§ **What to do**:
1. Copy the honey-jar thread between "## wayacoyote (Nov" and "Thanks, great question.", inclusive, switching "honey" to "syrup".
2. Pick up the forum thread on selling honey by the pint and quart where it stops, and keep it going.

§ **Source extract**:
◆ ◆ ◆ ◆ ◆ ◆ ◆
# pints and quarts



## Michael Bush (Aug 2, 2002)

>Do you sell/market it just as pint and a quart? Do you list by volume or wieght?

Since volume is easier to measure that's what I do is sell it by volume. It's easy for both me and the consumer to see that it's a pint jar and it's full rather than what it weighs.

>What is the oz. capacity of pint and quart jars?

A pint is 16 fluid ounces and a quart is 32 fluid ounces. My rule of thumb is that 12 fluid ounces of honey weighs about a pound (or 16 ounces of weight). So I suppose that means a pint jar (16 fluid ounces) weighs about 21 to 22 ounces and a quart would weigh twice that.

Of course the problem with what honey weighs for it's volume is dependant on the moisture content so it's not always exactly the same.


----------



## BjornBee (Feb 7, 2003)

Thanks MB. Can you confirm my figures. One pint would by roughly 1.3 times a pound. (16oz.) Then if I was to say, sell at market wholesale at 1.25 per pound, then a pint would be $1.625 per. jar. Correct? Thanks.


----------



## Michael Bush (Aug 2, 2002)

That sounds about right for what you estimated. I'd estimate it at slightly higher than 1.3 but that's close enough.


----------



## wayacoyote (Nov 3, 2003)

I always see honey sold by the weight. I got the idea somewhere that honey is considered a "food" instead of a "fluid" and therefore should be sold by weight like food, instead of volume like a liquid. But that is just my musings and worth checking into. I don't sell honey, yet, so I would like to know the "actually" that someone may reply with.
Thanks, great question.
Wayacoyote


----------



## Michael Bush (Aug 2, 2002)
◆ ◆ ◆ ◆ ◆ ◆ ◆
[Collected data]
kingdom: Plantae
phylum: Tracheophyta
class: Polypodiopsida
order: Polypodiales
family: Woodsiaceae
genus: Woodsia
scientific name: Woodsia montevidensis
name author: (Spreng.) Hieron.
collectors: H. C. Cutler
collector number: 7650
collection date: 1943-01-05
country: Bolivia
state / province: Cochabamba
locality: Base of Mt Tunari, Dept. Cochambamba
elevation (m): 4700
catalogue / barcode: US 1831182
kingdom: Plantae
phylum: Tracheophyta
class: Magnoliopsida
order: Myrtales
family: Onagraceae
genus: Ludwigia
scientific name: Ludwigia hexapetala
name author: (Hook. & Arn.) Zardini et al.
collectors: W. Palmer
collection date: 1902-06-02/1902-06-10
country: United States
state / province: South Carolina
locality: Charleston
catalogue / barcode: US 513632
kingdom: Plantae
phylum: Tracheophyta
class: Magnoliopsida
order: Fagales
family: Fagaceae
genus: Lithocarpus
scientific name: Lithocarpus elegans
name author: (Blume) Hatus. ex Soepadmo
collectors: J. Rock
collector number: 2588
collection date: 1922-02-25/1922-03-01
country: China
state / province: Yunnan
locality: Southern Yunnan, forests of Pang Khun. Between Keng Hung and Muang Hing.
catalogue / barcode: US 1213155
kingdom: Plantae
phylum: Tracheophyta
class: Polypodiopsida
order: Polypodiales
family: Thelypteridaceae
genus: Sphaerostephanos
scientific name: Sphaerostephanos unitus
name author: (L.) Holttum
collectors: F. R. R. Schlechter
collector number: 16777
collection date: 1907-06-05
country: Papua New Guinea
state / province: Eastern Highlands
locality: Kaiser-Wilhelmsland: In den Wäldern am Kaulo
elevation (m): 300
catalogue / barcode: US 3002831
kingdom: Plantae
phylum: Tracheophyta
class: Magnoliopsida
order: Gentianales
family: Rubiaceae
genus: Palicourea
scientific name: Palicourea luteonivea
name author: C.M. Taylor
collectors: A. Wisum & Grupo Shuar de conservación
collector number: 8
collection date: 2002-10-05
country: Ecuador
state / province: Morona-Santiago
◆ ◆ ◆ ◆ ◆ ◆ ◆
§ **Per-task outputs**:
1.
## wayacoyote (Nov 3, 2003)

I always see syrup sold by the weight. I got the idea somewhere that syrup is considered a "food" instead of a "fluid" and therefore should be sold by weight like food, instead of volume like a liquid. But that is just my musings and worth checking into. I don't sell syrup, yet, so I would like to know the "actually" that someone may reply with.
Thanks, great question.

2.
Perhaps things change from state to state as far as requirements of HOW to measure food. I think you can measure anyway you want here as long as it's an honest measurment.


----------



## ChellesBees (Apr 1, 2003)

here is a link to the Minnesota requirements. http://www.mda.state.mn.us/apiary/labels.html 

Each state is probably different. There is also current legislation on the docket in MN that would eliminate the need for a commercial kitchen for small producers of jams, jellies etc.(creamed honey)Then it would be legal for me to sell creamed honey at the farmer's market.


----------



## handyb (Feb 26, 2004)

Don't sell your self short. add price of lable,time involved in delivering,broken glass,etc. etc. Around here a pint retails for $4.00 to $5.00 . At $4.00 your letting retailer make $2.25 and he's not getting any stings.


----------



## Hillbillynursery (Nov 13, 2003)

The beekeeper I met about a month ago now sells his wholesale for 3 dollars a pint. He sells it at the livestock sale and farmers market for 4. Most grocery store make 15% mark-up on locally purchased products(my local one anyway as I sell them alot of produce). So a dollar a pound for oakra on my end is sold for $1.25 which allows a little for loss/bruised/ect.. So if you are selling it to them for 3 they will still get a great mark-up and be able to sell for 4 to 5 a pint.


----------



## BjornBee (Feb 7, 2003)

Hillbilly, I won't question your 15% margin for profit, but that seems alot lower than here. But I don't deal with Tn. commerce. Sounds like the grower instead of retailer is the way to go where your from.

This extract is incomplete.